After a record price spike which took it from a low of $259 (per thousand board-feet) in April 2020 to an all-time high of $1,686 on 7 May 2021 ($1,733 intraday), lumber futures closed at $599 yesterday. That price is still almost twice the average going back to January 2010, but the first closing price below $600 since mid-November 2020. After quadrupling in a thirteen-month period, lumber futures prices dropped 40% in June.
Lumber prices per thousand board-feet (2020 – present)
In March and April of 2020, mills and timber operations closed in accordance with shutdown orders. Shortly thereafter demand for wood and wood products exploded amid a DIY craze and a homebuilding surge, all of which were intensified by hundreds of billions of dollars in government stimulus payments. The lumber market’s reputation as a languid affair where only the savviest hedgers and producers venture is no more; at one point the demand for trading was so fervid that the FTX cryptocurrency exchange opened an electronic lumber futures market.
What accounts for the sudden reinstatement of gravity? According to several sources, nothing more sophisticated than rapidly increasing lumber inventories at wholesalers and retailers as home improvement projects are completed and amateur carpenters return to work en masse. High prices signal scarcity, and producers seek to take advantage of higher prices and typically higher-than-average profits therein. Since February, for example, the US Bureau of Labor Statistics has reported a rise in the average weekly hours worked at sawmills and related businesses.
Average weekly hours, US sawmill employees (Jan 2020 – present)
More supply, decreasing demand, lower prices: that the price system works should come as little surprise. A question better worth considering is how quickly lumber prices might have come back to historic price levels–or how much lower the highest price may have been–without such hindrances as the Biden Department of Commerce’s refusal to remove the Trump Administration’s tariffs on lumber from Canada. (Not only has the Biden Administration not removed them, but plan to essentially double those assessments later in 2021.)
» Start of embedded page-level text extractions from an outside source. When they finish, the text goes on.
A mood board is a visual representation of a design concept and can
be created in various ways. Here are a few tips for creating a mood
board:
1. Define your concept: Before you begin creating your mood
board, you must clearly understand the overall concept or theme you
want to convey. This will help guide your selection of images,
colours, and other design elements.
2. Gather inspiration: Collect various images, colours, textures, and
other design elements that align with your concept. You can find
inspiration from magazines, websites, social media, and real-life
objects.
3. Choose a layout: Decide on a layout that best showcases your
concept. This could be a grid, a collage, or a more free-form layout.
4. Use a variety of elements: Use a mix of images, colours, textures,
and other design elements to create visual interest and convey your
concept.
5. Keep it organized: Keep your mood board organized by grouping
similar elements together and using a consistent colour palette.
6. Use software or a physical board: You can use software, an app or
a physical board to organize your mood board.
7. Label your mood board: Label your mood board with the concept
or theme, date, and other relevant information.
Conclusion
There is uncertainty ahead, as always. Sometimes when the run-up in a commodity’s price is reflective of large changes in its provision or use, new ranges and levels of volatility prevail. And there is no guarantee, especially with such complications as the spread of the Covid-19 “delta variant” and several nations now oscillating regularly between lockdowns and openings, that another burst to record levels isn’t in the cards. But as with most commodities, lumber exhibits seasonal patterns reflective of forestry and construction activities; the price tends to fall in the early summer, perk up in September, and then fall throughout Autumn. Part of this decline, which began in mid-May, is likely reflective of those influences as well.
Lumber prices per thousand board-feet (1990–Present)
It is precisely this type of market action which central bankers and inflation doves are pointing to as evidence that rising prices are “bottlenecks”–temporary distortions associated with highly disjointed supply and demand–as opposed to inflation. Yet there are signs in financial markets and asset prices strongly suggesting the return of inflationary pressures. A new round of expansionary monetary policy, wildfires, or other developments could bring more upheaval to this ordinarily sedate market, but for now it appears that the lumber market delirium has been quelled.